**Exercice écrit 1**
Renvoyez telles quelles les lignes des données, depuis la première jusqu'à celle qui contient « Tymczasowi: Tymczasowi -> Pomorzanie », ces deux lignes comprises.

**Passage fourni**

===

La nouvelle présidente du Hcéres répond aux polémiques, la nouvelle présidente de l’Université de Strasbourg élue dans un contexte de tensions, le nouveau président de l’Afinef et ses ambitions pour les edtechs… Campus Matin vous fait vivre les enjeux de l’enseignement supérieur au travers des parcours de personnalités qui ont pris de nouvelles fonctions en mars 2025.

Campus Matin détaille le parcours de cinq personnes ayant de nouvelles fonctions en mars. - © Canva
Campus Matin détaille le parcours de cinq personnes ayant de nouvelles fonctions en mars. - © Canva

Elles et ils ont été appelés à de nouvelles fonctions dans l’écosystème de l’enseignement supérieur et de la recherche. Découvrez leur parcours et leurs nouvelles missions ! Coralie Chevallier, Frédérique Berrod, Aléssia Lefébure, Anne Szymczak et Patrice Ulles.

===

**Les données**
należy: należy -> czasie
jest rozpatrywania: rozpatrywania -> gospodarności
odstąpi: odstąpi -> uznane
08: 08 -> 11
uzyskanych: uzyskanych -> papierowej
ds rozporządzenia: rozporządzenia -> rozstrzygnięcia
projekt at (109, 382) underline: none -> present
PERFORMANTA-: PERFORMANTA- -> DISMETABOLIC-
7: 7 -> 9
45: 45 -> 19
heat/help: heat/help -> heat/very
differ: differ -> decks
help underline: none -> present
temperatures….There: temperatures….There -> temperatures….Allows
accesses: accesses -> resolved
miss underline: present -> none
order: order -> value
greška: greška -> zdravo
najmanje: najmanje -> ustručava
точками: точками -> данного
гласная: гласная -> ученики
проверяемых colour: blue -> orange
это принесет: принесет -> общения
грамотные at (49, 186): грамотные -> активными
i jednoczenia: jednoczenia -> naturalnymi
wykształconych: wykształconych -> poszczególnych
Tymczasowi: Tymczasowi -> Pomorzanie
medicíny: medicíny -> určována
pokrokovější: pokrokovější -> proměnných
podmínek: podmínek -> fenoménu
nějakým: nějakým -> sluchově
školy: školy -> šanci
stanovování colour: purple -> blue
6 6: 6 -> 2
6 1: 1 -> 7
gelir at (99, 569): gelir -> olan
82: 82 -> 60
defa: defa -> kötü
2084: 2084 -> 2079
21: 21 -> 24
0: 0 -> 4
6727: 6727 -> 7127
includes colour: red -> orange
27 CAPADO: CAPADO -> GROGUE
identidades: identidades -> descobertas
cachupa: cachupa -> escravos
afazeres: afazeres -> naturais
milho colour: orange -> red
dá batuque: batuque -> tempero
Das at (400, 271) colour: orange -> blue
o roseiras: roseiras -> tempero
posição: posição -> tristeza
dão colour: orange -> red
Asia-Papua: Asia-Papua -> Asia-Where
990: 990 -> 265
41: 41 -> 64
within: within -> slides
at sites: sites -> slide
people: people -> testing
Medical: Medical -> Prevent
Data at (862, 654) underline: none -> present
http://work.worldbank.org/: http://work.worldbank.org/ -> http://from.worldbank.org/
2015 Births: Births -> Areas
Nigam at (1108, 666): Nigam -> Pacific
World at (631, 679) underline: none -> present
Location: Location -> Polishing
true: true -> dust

===

**Exercice écrit 2**
D'après le passage fourni, en quel mois et quelle année les personnalités présentées ont-elles pris leurs nouvelles fonctions ?

**Résultat correct 1**
należy: należy -> czasie
jest rozpatrywania: rozpatrywania -> gospodarności
odstąpi: odstąpi -> uznane
08: 08 -> 11
uzyskanych: uzyskanych -> papierowej
ds rozporządzenia: rozporządzenia -> rozstrzygnięcia
projekt at (109, 382) underline: none -> present
PERFORMANTA-: PERFORMANTA- -> DISMETABOLIC-
7: 7 -> 9
45: 45 -> 19
heat/help: heat/help -> heat/very
differ: differ -> decks
help underline: none -> present
temperatures….There: temperatures….There -> temperatures….Allows
accesses: accesses -> resolved
miss underline: present -> none
order: order -> value
greška: greška -> zdravo
najmanje: najmanje -> ustručava
точками: точками -> данного
гласная: гласная -> ученики
проверяемых colour: blue -> orange
это принесет: принесет -> общения
грамотные at (49, 186): грамотные -> активными
i jednoczenia: jednoczenia -> naturalnymi
wykształconych: wykształconych -> poszczególnych
Tymczasowi: Tymczasowi -> Pomorzanie

**Résultat correct 2**
En mars 2025.